● **TASK TO COMPLETE**: Each record below needs to be reproduced precisely, though not its pictures.

(Saved data entries)
- - - - - - -
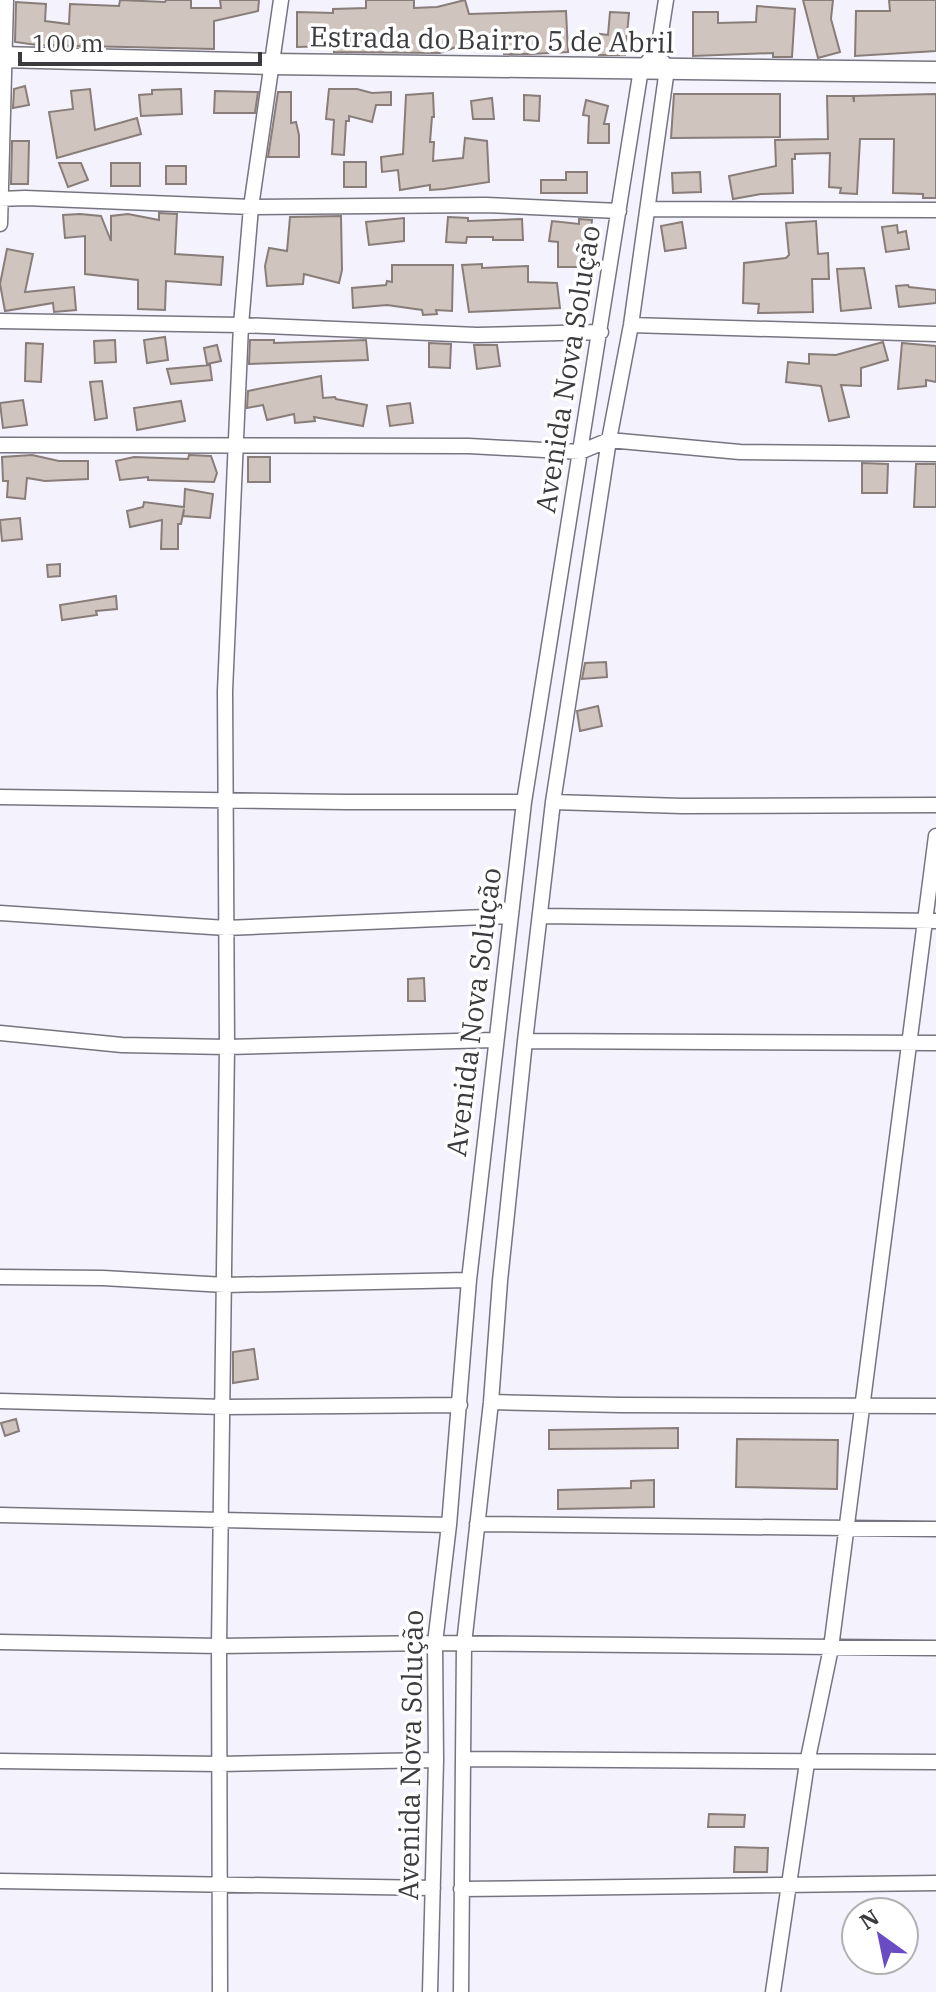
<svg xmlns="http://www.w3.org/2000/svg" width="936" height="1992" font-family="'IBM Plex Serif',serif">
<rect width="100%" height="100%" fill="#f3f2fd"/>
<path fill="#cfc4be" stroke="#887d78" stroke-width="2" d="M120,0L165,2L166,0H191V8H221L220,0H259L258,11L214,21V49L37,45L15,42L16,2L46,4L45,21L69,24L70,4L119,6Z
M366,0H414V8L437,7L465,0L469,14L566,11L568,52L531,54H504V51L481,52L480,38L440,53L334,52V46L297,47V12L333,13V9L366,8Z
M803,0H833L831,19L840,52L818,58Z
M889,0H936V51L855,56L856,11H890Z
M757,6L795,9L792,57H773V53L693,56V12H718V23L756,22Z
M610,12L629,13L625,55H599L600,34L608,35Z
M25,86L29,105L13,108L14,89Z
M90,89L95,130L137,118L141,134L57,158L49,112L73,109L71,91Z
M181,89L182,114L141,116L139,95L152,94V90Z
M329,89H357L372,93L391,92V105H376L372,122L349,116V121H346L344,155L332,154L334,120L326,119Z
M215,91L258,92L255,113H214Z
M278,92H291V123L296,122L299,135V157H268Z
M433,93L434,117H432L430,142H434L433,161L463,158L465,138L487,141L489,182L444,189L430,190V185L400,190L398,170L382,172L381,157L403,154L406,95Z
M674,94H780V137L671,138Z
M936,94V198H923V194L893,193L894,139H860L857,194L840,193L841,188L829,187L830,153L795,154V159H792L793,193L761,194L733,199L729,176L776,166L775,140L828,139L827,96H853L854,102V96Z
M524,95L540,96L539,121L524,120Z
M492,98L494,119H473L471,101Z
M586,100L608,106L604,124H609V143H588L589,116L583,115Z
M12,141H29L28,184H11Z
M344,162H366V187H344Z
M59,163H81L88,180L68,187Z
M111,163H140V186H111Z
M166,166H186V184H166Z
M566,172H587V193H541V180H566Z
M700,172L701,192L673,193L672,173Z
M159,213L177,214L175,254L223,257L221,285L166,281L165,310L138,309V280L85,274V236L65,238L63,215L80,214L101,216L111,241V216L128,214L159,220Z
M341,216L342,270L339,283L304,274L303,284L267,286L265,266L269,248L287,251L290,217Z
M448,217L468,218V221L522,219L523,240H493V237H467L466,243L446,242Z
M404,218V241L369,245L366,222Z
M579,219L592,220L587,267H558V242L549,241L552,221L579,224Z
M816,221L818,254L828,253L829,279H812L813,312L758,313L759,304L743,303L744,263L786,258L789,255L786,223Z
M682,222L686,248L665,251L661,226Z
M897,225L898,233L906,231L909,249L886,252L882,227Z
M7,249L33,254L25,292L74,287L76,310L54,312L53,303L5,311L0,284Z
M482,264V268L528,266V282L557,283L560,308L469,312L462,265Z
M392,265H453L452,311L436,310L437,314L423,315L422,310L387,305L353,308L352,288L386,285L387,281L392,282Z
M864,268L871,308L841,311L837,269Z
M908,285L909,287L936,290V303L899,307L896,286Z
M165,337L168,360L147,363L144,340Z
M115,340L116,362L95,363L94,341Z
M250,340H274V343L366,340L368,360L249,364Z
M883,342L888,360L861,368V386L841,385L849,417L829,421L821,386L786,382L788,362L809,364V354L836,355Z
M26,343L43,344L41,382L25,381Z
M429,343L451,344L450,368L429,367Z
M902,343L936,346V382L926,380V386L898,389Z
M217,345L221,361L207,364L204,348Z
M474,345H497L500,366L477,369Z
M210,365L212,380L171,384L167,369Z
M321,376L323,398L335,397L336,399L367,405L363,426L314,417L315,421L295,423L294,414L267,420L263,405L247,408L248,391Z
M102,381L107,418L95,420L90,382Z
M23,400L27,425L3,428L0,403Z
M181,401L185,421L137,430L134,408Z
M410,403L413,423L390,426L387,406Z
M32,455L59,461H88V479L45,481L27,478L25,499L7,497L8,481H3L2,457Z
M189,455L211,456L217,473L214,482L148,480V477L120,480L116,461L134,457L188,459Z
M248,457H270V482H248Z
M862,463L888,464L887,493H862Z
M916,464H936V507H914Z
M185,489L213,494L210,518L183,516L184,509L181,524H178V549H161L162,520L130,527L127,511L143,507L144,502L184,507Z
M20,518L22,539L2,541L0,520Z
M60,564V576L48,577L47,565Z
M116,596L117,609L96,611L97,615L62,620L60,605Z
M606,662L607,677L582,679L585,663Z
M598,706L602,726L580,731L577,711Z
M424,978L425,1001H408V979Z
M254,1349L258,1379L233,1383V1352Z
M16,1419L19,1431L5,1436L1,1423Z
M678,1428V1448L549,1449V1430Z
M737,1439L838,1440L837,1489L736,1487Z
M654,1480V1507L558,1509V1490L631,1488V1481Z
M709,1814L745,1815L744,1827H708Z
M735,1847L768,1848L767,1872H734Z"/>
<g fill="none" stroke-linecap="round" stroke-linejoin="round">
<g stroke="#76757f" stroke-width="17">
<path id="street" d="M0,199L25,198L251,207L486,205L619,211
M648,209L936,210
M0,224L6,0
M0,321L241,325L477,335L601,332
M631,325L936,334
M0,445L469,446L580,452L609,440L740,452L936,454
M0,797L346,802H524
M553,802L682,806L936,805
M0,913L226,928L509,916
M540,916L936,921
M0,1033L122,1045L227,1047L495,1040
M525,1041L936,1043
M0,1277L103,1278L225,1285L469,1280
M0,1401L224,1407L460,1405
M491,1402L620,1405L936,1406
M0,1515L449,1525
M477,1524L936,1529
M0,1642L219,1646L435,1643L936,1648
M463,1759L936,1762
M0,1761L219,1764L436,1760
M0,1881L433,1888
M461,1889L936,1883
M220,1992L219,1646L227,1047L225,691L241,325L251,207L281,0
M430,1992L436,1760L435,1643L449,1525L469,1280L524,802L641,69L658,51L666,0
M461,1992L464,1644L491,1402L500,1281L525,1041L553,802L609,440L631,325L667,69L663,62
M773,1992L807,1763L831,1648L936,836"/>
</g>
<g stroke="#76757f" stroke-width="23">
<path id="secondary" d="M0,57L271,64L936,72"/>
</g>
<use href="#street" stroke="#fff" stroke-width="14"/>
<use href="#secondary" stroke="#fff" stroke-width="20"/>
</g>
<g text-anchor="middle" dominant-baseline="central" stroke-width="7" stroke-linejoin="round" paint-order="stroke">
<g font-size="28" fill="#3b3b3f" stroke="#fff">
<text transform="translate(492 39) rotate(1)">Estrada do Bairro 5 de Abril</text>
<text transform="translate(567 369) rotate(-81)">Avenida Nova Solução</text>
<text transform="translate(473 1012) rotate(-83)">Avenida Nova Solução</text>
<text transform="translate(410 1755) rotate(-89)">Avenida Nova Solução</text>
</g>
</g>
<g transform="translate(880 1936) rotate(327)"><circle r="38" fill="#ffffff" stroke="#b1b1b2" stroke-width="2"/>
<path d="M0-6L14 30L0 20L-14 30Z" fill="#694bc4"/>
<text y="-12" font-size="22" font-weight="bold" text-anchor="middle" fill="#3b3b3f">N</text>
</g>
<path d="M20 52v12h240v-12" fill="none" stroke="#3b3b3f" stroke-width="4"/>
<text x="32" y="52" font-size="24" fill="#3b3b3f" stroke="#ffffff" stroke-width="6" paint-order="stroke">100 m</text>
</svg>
- - - - - - -
● **SOLVED EXERCISE**:
<svg xmlns="http://www.w3.org/2000/svg" width="936" height="1992" font-family="'IBM Plex Serif',serif">
<rect width="100%" height="100%" fill="#f3f2fd"/>
<path fill="#cfc4be" stroke="#887d78" stroke-width="2" d="M120,0L165,2L166,0H191V8H221L220,0H259L258,11L214,21V49L37,45L15,42L16,2L46,4L45,21L69,24L70,4L119,6Z
M366,0H414V8L437,7L465,0L469,14L566,11L568,52L531,54H504V51L481,52L480,38L440,53L334,52V46L297,47V12L333,13V9L366,8Z
M803,0H833L831,19L840,52L818,58Z
M889,0H936V51L855,56L856,11H890Z
M757,6L795,9L792,57H773V53L693,56V12H718V23L756,22Z
M610,12L629,13L625,55H599L600,34L608,35Z
M25,86L29,105L13,108L14,89Z
M90,89L95,130L137,118L141,134L57,158L49,112L73,109L71,91Z
M181,89L182,114L141,116L139,95L152,94V90Z
M329,89H357L372,93L391,92V105H376L372,122L349,116V121H346L344,155L332,154L334,120L326,119Z
M215,91L258,92L255,113H214Z
M278,92H291V123L296,122L299,135V157H268Z
M433,93L434,117H432L430,142H434L433,161L463,158L465,138L487,141L489,182L444,189L430,190V185L400,190L398,170L382,172L381,157L403,154L406,95Z
M674,94H780V137L671,138Z
M936,94V198H923V194L893,193L894,139H860L857,194L840,193L841,188L829,187L830,153L795,154V159H792L793,193L761,194L733,199L729,176L776,166L775,140L828,139L827,96H853L854,102V96Z
M524,95L540,96L539,121L524,120Z
M492,98L494,119H473L471,101Z
M586,100L608,106L604,124H609V143H588L589,116L583,115Z
M12,141H29L28,184H11Z
M344,162H366V187H344Z
M59,163H81L88,180L68,187Z
M111,163H140V186H111Z
M166,166H186V184H166Z
M566,172H587V193H541V180H566Z
M700,172L701,192L673,193L672,173Z
M159,213L177,214L175,254L223,257L221,285L166,281L165,310L138,309V280L85,274V236L65,238L63,215L80,214L101,216L111,241V216L128,214L159,220Z
M341,216L342,270L339,283L304,274L303,284L267,286L265,266L269,248L287,251L290,217Z
M448,217L468,218V221L522,219L523,240H493V237H467L466,243L446,242Z
M404,218V241L369,245L366,222Z
M579,219L592,220L587,267H558V242L549,241L552,221L579,224Z
M816,221L818,254L828,253L829,279H812L813,312L758,313L759,304L743,303L744,263L786,258L789,255L786,223Z
M682,222L686,248L665,251L661,226Z
M897,225L898,233L906,231L909,249L886,252L882,227Z
M7,249L33,254L25,292L74,287L76,310L54,312L53,303L5,311L0,284Z
M482,264V268L528,266V282L557,283L560,308L469,312L462,265Z
M392,265H453L452,311L436,310L437,314L423,315L422,310L387,305L353,308L352,288L386,285L387,281L392,282Z
M864,268L871,308L841,311L837,269Z
M908,285L909,287L936,290V303L899,307L896,286Z
M165,337L168,360L147,363L144,340Z
M115,340L116,362L95,363L94,341Z
M250,340H274V343L366,340L368,360L249,364Z
M883,342L888,360L861,368V386L841,385L849,417L829,421L821,386L786,382L788,362L809,364V354L836,355Z
M26,343L43,344L41,382L25,381Z
M429,343L451,344L450,368L429,367Z
M902,343L936,346V382L926,380V386L898,389Z
M217,345L221,361L207,364L204,348Z
M474,345H497L500,366L477,369Z
M210,365L212,380L171,384L167,369Z
M321,376L323,398L335,397L336,399L367,405L363,426L314,417L315,421L295,423L294,414L267,420L263,405L247,408L248,391Z
M102,381L107,418L95,420L90,382Z
M23,400L27,425L3,428L0,403Z
M181,401L185,421L137,430L134,408Z
M410,403L413,423L390,426L387,406Z
M32,455L59,461H88V479L45,481L27,478L25,499L7,497L8,481H3L2,457Z
M189,455L211,456L217,473L214,482L148,480V477L120,480L116,461L134,457L188,459Z
M248,457H270V482H248Z
M862,463L888,464L887,493H862Z
M916,464H936V507H914Z
M185,489L213,494L210,518L183,516L184,509L181,524H178V549H161L162,520L130,527L127,511L143,507L144,502L184,507Z
M20,518L22,539L2,541L0,520Z
M60,564V576L48,577L47,565Z
M116,596L117,609L96,611L97,615L62,620L60,605Z
M606,662L607,677L582,679L585,663Z
M598,706L602,726L580,731L577,711Z
M424,978L425,1001H408V979Z
M254,1349L258,1379L233,1383V1352Z
M16,1419L19,1431L5,1436L1,1423Z
M678,1428V1448L549,1449V1430Z
M737,1439L838,1440L837,1489L736,1487Z
M654,1480V1507L558,1509V1490L631,1488V1481Z
M709,1814L745,1815L744,1827H708Z
M735,1847L768,1848L767,1872H734Z"/>
<g fill="none" stroke-linecap="round" stroke-linejoin="round">
<g stroke="#76757f" stroke-width="17">
<path id="street" d="M0,199L25,198L251,207L486,205L619,211
M648,209L936,210
M0,224L6,0
M0,321L241,325L477,335L601,332
M631,325L936,334
M0,445L469,446L580,452L609,440L740,452L936,454
M0,797L346,802H524
M553,802L682,806L936,805
M0,913L226,928L509,916
M540,916L936,921
M0,1033L122,1045L227,1047L495,1040
M525,1041L936,1043
M0,1277L103,1278L225,1285L469,1280
M0,1401L224,1407L460,1405
M491,1402L620,1405L936,1406
M0,1515L449,1525
M477,1524L936,1529
M0,1642L219,1646L435,1643L936,1648
M463,1759L936,1762
M0,1761L219,1764L436,1760
M0,1881L433,1888
M461,1889L936,1883
M220,1992L219,1646L227,1047L225,691L241,325L251,207L281,0
M430,1992L436,1760L435,1643L449,1525L469,1280L524,802L641,69L658,51L666,0
M461,1992L464,1644L491,1402L500,1281L525,1041L553,802L609,440L631,325L667,69L663,62
M773,1992L807,1763L831,1648L936,836"/>
</g>
<g stroke="#76757f" stroke-width="23">
<path id="secondary" d="M0,57L271,64L936,72"/>
</g>
<use href="#street" stroke="#fff" stroke-width="14"/>
<use href="#secondary" stroke="#fff" stroke-width="20"/>
</g>
<g text-anchor="middle" dominant-baseline="central" stroke-width="7" stroke-linejoin="round" paint-order="stroke">
<g font-size="28" fill="#3b3b3f" stroke="#fff">
<text transform="translate(492 39) rotate(1)">Estrada do Bairro 5 de Abril</text>
<text transform="translate(567 369) rotate(-81)">Avenida Nova Solução</text>
<text transform="translate(473 1012) rotate(-83)">Avenida Nova Solução</text>
<text transform="translate(410 1755) rotate(-89)">Avenida Nova Solução</text>
</g>
</g>
<g transform="translate(880 1936) rotate(327)"><circle r="38" fill="#ffffff" stroke="#b1b1b2" stroke-width="2"/>
<path d="M0-6L14 30L0 20L-14 30Z" fill="#694bc4"/>
<text y="-12" font-size="22" font-weight="bold" text-anchor="middle" fill="#3b3b3f">N</text>
</g>
<path d="M20 52v12h240v-12" fill="none" stroke="#3b3b3f" stroke-width="4"/>
<text x="32" y="52" font-size="24" fill="#3b3b3f" stroke="#ffffff" stroke-width="6" paint-order="stroke">100 m</text>
</svg>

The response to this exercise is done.